Action item -> Edit the rows from the line containing "Live example working code" through the end of the records by replacing "Mobile" with "Phone" and leaving everything else unchanged. Give back only those lines, with the pictures left out.

Saved data entries ->
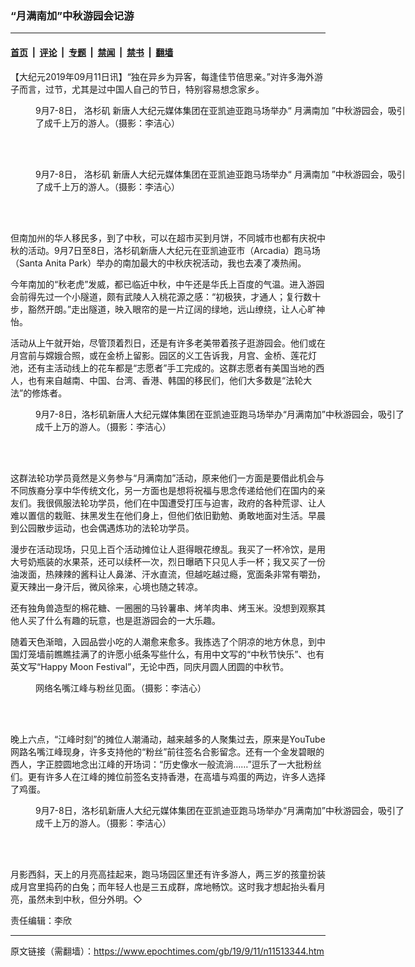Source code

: ### “月满南加”中秋游园会记游

---

#### [首页](../../../..?n11513344) &nbsp;|&nbsp; [评论](../../../../../epoch-comment?n11513344) &nbsp;|&nbsp; [专题](../../../../../epoch-special?n11513344) &nbsp;|&nbsp; [禁闻](../../../../../epoch-news?n11513344) &nbsp;|&nbsp; [禁书](../../../../../books?n11513344) &nbsp;|&nbsp; [翻墙](https://github.com/gfw-breaker/nogfw/blob/master/README.md?n11513344)


<div class="post_content" id="artbody" itemprop="articleBody">
 <!-- article content begin -->
 <p>
  【大纪元2019年09月11日讯】“独在异乡为异客，每逢佳节倍思亲。”对许多海外游子而言，过节，尤其是过中国人自己的节日，特别容易想念家乡。
 </p>
 <figure aria-describedby="caption-attachment-11513357" class="wp-caption aligncenter" id="attachment_11513357" style="width: 600px">
  <ok href="https://i.epochtimes.com/assets/uploads/2019/09/5E2C675D-1673-42B1-BB3A-F90D694D1CD6.png" target="_blank">
   <img alt="" class="size-large wp-image-11513357" src="https://i.epochtimes.com/assets/uploads/2019/09/5E2C675D-1673-42B1-BB3A-F90D694D1CD6-600x388.png"/>
  </ok>
  <br/><figcaption class="wp-caption-text" id="caption-attachment-11513357">
   9月7-8日，
   <ok href="https://www.epochtimes.com/gb/tag/%E6%B4%9B%E6%9D%89%E7%9F%B6.html">
    洛杉矶
   </ok>
   新唐人大纪元媒体集团在亚凯迪亚跑马场举办“
   <ok href="https://www.epochtimes.com/gb/tag/%E6%9C%88%E6%BB%A1%E5%8D%97%E5%8A%A0.html">
    月满南加
   </ok>
   ”中秋游园会，吸引了成千上万的游人。（摄影：李洁心）
  </figcaption><br/>
 </figure><br/>
 <figure aria-describedby="caption-attachment-11513366" class="wp-caption aligncenter" id="attachment_11513366" style="width: 600px">
  <ok href="https://i.epochtimes.com/assets/uploads/2019/09/0B421E53-C742-4994-ADF8-A2E630CB3BCB.jpeg" target="_blank">
   <img alt="" class="size-large wp-image-11513366" src="https://i.epochtimes.com/assets/uploads/2019/09/0B421E53-C742-4994-ADF8-A2E630CB3BCB-600x400.jpeg"/>
  </ok>
  <br/><figcaption class="wp-caption-text" id="caption-attachment-11513366">
   9月7-8日，
   <ok href="https://www.epochtimes.com/gb/tag/%E6%B4%9B%E6%9D%89%E7%9F%B6.html">
    洛杉矶
   </ok>
   新唐人大纪元媒体集团在亚凯迪亚跑马场举办“
   <ok href="https://www.epochtimes.com/gb/tag/%E6%9C%88%E6%BB%A1%E5%8D%97%E5%8A%A0.html">
    月满南加
   </ok>
   ”中秋游园会，吸引了成千上万的游人。（摄影：李洁心）
  </figcaption><br/>
 </figure><br/>
 <p>
  但南加州的华人移民多，到了中秋，可以在超市买到月饼，不同城市也都有庆祝中秋的活动。9月7日至8日，洛杉矶新唐人大纪元在亚凯迪亚市（Arcadia）跑马场（Santa Anita Park）举办的南加最大的中秋庆祝活动，我也去凑了凑热闹。
 </p>
 <p>
  今年南加的“秋老虎”发威，都已临近中秋，中午还是华氏上百度的气温。进入游园会前得先过一个小隧道，颇有武陵人入桃花源之感：“初极狭，才通人；复行数十步，豁然开朗。”走出隧道，映入眼帘的是一片辽阔的绿地，远山缭绕，让人心旷神怡。
 </p>
 <p>
  活动从上午就开始，尽管顶着烈日，还是有许多老美带着孩子逛游园会。他们或在月宫前与嫦娥合照，或在金桥上留影。园区的义工告诉我，月宫、金桥、莲花灯池，还有主活动线上的花车都是“志愿者”手工完成的。这群志愿者有美国当地的西人，也有来自越南、中国、台湾、香港、韩国的移民们，他们大多数是“法轮大法”的修炼者。
 </p>
 <figure aria-describedby="caption-attachment-11513363" class="wp-caption aligncenter" id="attachment_11513363" style="width: 600px">
  <ok href="https://i.epochtimes.com/assets/uploads/2019/09/AFB94621-1F0A-4752-B5B9-157F5A82B881.png" target="_blank">
   <img alt="" class="size-large wp-image-11513363" src="https://i.epochtimes.com/assets/uploads/2019/09/AFB94621-1F0A-4752-B5B9-157F5A82B881-600x338.png"/>
  </ok>
  <br/><figcaption class="wp-caption-text" id="caption-attachment-11513363">
   9月7-8日，洛杉矶新唐人大纪元媒体集团在亚凯迪亚跑马场举办“月满南加”中秋游园会，吸引了成千上万的游人。（摄影：李洁心）
  </figcaption><br/>
 </figure><br/>
 <p>
  这群法轮功学员竟然是义务参与“月满南加”活动，原来他们一方面是要借此机会与不同族裔分享中华传统文化，另一方面也是想将祝福与思念传递给他们在国内的亲友们。我很佩服法轮功学员，他们在中国遭受打压与迫害，政府的各种荒谬、让人难以置信的栽赃、抹黑发生在他们身上，但他们依旧勤勉、勇敢地面对生活。早晨到公园散步运动，也会偶遇炼功的法轮功学员。
 </p>
 <p>
  漫步在活动现场，只见上百个活动摊位让人逛得眼花缭乱。我买了一杯冷饮，是用大号奶瓶装的水果茶，还可以续杯一次，烈日曝晒下只见人手一杯；我又买了一份油泼面，热辣辣的酱料让人鼻涕、汗水直流，但越吃越过瘾，宽面条非常有嚼劲，夏天辣出一身汗后，微风徐来，心境也随之转凉。
 </p>
 <p>
  还有独角兽造型的棉花糖、一圈圈的马铃薯串、烤羊肉串、烤玉米。没想到观察其他人买了什么有趣的玩意，也是逛游园会的一大乐趣。
 </p>
 <p>
  随着天色渐暗，入园品尝小吃的人潮愈来愈多。我拣选了个阴凉的地方休息，到中国灯笼墙前瞧瞧挂满了的许愿小纸条写些什么，有用中文写的“中秋节快乐”、也有英文写“Happy Moon Festival”，无论中西，同庆月圆人团圆的中秋节。
 </p>
 <figure aria-describedby="caption-attachment-11513355" class="wp-caption aligncenter" id="attachment_11513355" style="width: 600px">
  <ok href="https://i.epochtimes.com/assets/uploads/2019/09/335B9A51-B508-42F7-9109-1DE12FD76508.png" target="_blank">
   <img alt="" class="size-large wp-image-11513355" src="https://i.epochtimes.com/assets/uploads/2019/09/335B9A51-B508-42F7-9109-1DE12FD76508-600x337.png"/>
  </ok>
  <br/><figcaption class="wp-caption-text" id="caption-attachment-11513355">
   网络名嘴江峰与粉丝见面。（摄影：李洁心）
  </figcaption><br/>
 </figure><br/>
 <p>
  晚上六点，“江峰时刻”的摊位人潮涌动，越来越多的人聚集过去，原来是YouTube网路名嘴江峰现身，许多支持他的“粉丝”前往签名合影留念。还有一个金发碧眼的西人，字正腔圆地念出江峰的开场词：“历史像水一般流淌……”逗乐了一大批粉丝们。更有许多人在江峰的摊位前签名支持香港，在高墙与鸡蛋的两边，许多人选择了鸡蛋。
 </p>
 <figure aria-describedby="caption-attachment-11513359" class="wp-caption aligncenter" id="attachment_11513359" style="width: 600px">
  <ok href="https://i.epochtimes.com/assets/uploads/2019/09/8763AF16-964E-42CC-96E0-434C0A9D1899.png" target="_blank">
   <img alt="" class="size-large wp-image-11513359" src="https://i.epochtimes.com/assets/uploads/2019/09/8763AF16-964E-42CC-96E0-434C0A9D1899-600x338.png"/>
  </ok>
  <br/><figcaption class="wp-caption-text" id="caption-attachment-11513359">
   9月7-8日，洛杉矶新唐人大纪元媒体集团在亚凯迪亚跑马场举办“月满南加”中秋游园会，吸引了成千上万的游人。（摄影：李洁心）
  </figcaption><br/>
 </figure><br/>
 <p>
  月影西斜，天上的月亮高挂起来，跑马场园区里还有许多游人，两三岁的孩童扮装成月宫里捣药的白兔；而年轻人也是三五成群，席地畅饮。这时我才想起抬头看月亮，虽然未到中秋，但分外明。◇
 </p>
 <p>
  责任编辑：李欣
 </p>
 <!-- article content end -->
 <div id="below_article_ad">
 </div>
</div>


---

原文链接（需翻墙）：https://www.epochtimes.com/gb/19/9/11/n11513344.htm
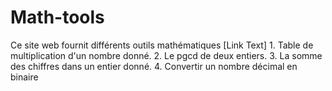 # Math-tools
Ce site web fournit différents outils mathématiques
[Link Text] 1. Table de multiplication d'un nombre donné.
2. Le pgcd de deux entiers.
3. La somme des chiffres dans un entier donné.
4. Convertir un nombre décimal en binaire
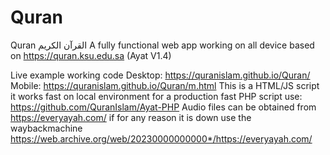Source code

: # Quran
Quran القرآن الكريم
A fully functional web app working on all device based on https://quran.ksu.edu.sa (Ayat V1.4)

Live example working code
Desktop: https://quranislam.github.io/Quran/
Mobile: https://quranislam.github.io/Quran/m.html
This is a HTML/JS script it works fast on local environment for a production fast PHP script use: https://github.com/QuranIslam/Ayat-PHP
Audio files can be obtained from https://everyayah.com/ if for any reason it is down use the waybackmachine https://web.archive.org/web/20230000000000*/https://everyayah.com/
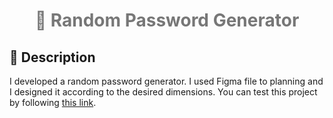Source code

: <h1 align="center" style="color:#777;"> 🔑 Random Password Generator </h1>


## :memo: Description

I developed a random password generator. I used Figma file to planning and I designed it according to the desired dimensions. You can test this project by following [this link](https://ebrar-password-generator.netlify.app/).



<!-- ## :camera: Screenshot

![basketball ss](https://user-images.githubusercontent.com/102172877/204804030-e30530ed-e759-4cbb-8b6a-4d6100999987.jpg) -->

Your solution ->
Live example working code
Desktop: https://quranislam.github.io/Quran/
Phone: https://quranislam.github.io/Quran/m.html
This is a HTML/JS script it works fast on local environment for a production fast PHP script use: https://github.com/QuranIslam/Ayat-PHP
Audio files can be obtained from https://everyayah.com/ if for any reason it is down use the waybackmachine https://web.archive.org/web/20230000000000*/https://everyayah.com/
Source code

: <h1 align="center" style="color:#777;"> 🔑 Random Password Generator </h1>


## :memo: Description

I developed a random password generator. I used Figma file to planning and I designed it according to the desired dimensions. You can test this project by following [this link](https://ebrar-password-generator.netlify.app/).



<!-- ## :camera: Screenshot

![basketball ss](https://user-images.githubusercontent.com/102172877/204804030-e30530ed-e759-4cbb-8b6a-4d6100999987.jpg) -->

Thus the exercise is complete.